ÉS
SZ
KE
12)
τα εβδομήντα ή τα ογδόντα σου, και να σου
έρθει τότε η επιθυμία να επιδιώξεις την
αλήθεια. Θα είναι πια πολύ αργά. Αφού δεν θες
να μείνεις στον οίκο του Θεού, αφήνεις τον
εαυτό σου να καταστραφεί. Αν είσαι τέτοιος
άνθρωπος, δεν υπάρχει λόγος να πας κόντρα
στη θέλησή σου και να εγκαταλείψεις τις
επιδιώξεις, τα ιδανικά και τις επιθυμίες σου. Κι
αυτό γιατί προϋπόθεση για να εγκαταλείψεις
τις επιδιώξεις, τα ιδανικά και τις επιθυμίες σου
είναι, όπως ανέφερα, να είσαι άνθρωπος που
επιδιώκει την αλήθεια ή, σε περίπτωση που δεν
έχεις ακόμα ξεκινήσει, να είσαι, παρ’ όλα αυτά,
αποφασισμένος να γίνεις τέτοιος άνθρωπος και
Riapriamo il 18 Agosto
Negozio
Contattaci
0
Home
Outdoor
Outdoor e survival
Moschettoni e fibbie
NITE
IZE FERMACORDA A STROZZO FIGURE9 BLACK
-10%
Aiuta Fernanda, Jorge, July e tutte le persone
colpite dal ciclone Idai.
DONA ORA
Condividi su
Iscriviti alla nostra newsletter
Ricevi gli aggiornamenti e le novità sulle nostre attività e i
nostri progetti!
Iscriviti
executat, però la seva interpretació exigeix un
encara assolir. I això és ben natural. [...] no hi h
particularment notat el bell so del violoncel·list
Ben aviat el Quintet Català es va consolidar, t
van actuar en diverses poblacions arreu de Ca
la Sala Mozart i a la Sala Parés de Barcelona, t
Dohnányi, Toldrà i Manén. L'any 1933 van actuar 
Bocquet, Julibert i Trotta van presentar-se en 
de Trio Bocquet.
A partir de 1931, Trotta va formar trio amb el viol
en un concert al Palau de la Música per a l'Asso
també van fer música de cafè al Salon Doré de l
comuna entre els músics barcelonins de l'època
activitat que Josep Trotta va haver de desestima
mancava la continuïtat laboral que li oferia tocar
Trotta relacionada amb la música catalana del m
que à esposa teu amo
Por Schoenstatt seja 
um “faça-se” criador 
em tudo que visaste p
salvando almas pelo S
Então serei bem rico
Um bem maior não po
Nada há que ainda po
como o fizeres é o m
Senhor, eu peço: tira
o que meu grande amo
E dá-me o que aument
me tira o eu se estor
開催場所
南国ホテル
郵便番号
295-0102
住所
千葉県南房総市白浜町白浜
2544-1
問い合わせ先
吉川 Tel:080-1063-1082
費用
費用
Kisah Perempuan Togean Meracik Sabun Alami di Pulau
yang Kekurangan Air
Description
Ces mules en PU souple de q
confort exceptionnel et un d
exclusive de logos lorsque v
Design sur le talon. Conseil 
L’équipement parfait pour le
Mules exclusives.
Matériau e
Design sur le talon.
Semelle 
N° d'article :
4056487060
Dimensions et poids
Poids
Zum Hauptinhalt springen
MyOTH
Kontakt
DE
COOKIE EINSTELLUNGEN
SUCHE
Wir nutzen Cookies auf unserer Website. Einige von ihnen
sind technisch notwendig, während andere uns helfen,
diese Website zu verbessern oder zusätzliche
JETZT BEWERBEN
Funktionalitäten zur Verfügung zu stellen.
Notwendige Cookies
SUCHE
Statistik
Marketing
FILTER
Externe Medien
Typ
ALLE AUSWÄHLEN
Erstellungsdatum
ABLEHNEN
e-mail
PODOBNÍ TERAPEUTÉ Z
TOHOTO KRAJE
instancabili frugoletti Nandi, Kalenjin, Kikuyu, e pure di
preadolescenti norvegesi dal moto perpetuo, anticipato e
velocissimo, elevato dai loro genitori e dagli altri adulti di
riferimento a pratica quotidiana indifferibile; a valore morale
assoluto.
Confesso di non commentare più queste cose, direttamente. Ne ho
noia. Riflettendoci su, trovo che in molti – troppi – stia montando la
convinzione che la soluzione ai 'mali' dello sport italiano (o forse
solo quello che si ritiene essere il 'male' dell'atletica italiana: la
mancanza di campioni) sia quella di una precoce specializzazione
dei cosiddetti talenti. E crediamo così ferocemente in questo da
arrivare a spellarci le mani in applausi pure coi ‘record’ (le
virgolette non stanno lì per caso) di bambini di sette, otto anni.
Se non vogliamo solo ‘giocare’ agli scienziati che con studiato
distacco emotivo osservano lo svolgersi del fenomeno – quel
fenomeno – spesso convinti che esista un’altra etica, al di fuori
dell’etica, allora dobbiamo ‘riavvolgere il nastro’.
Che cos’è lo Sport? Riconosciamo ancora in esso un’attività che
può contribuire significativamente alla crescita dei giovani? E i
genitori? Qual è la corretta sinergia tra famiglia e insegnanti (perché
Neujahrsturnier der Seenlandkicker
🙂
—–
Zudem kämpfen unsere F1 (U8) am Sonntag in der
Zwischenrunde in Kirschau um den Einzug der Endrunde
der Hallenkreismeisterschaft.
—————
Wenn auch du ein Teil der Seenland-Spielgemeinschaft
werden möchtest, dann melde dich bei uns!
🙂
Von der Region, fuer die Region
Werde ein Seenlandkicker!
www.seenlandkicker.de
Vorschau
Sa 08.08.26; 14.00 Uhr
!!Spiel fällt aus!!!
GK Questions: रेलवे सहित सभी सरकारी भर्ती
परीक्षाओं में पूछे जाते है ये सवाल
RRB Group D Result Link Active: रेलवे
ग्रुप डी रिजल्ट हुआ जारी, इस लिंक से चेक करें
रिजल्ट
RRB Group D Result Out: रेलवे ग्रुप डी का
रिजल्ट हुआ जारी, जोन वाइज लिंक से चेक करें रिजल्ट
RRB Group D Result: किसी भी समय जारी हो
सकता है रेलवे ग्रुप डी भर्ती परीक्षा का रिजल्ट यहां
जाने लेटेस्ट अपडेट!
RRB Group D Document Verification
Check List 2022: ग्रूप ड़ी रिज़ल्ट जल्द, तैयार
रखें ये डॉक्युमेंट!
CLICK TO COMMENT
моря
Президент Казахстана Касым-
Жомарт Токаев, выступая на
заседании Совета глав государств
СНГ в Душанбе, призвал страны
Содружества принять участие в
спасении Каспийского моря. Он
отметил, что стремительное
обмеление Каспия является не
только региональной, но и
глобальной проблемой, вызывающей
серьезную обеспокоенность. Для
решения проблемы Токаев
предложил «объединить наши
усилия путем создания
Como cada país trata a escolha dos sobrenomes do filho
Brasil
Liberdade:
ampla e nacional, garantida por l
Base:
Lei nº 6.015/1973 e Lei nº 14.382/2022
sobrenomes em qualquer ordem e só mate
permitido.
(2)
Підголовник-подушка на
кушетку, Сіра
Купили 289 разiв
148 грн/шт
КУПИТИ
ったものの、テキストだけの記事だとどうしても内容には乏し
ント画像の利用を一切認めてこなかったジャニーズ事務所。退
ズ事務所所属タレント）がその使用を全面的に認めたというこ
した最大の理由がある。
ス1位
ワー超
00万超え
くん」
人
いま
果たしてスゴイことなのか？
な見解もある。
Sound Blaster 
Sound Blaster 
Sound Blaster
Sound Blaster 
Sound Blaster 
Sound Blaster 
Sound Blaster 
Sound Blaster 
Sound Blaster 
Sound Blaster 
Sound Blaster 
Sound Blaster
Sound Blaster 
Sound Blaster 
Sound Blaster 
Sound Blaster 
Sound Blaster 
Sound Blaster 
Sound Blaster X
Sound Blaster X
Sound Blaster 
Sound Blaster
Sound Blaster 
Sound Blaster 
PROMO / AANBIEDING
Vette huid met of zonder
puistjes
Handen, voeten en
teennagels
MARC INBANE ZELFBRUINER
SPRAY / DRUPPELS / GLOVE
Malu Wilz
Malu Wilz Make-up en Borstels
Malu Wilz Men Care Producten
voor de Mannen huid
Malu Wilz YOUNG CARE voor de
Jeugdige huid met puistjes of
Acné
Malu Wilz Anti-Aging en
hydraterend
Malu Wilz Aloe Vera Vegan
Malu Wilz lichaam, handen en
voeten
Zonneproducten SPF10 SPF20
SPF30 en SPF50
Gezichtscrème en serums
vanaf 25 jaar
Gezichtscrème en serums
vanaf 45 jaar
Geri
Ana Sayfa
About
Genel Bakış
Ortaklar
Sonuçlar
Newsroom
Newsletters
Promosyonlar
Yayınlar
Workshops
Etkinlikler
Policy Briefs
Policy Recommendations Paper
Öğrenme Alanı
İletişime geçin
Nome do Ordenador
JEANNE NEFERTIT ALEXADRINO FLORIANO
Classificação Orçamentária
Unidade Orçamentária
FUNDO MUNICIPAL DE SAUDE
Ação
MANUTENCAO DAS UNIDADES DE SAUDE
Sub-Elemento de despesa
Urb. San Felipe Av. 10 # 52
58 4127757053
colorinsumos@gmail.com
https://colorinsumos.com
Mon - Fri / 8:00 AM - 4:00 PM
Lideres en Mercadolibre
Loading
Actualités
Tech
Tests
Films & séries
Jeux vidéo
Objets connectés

HOW TO COMPLETE THIS TASK: Copy out every line of the entries that contains the string "Bocquet". Match capitalization exactly: uppercase and lowercase letters count as different.

TASK RESULT:
Bocquet, Julibert i Trotta van presentar-se en 
de Trio Bocquet.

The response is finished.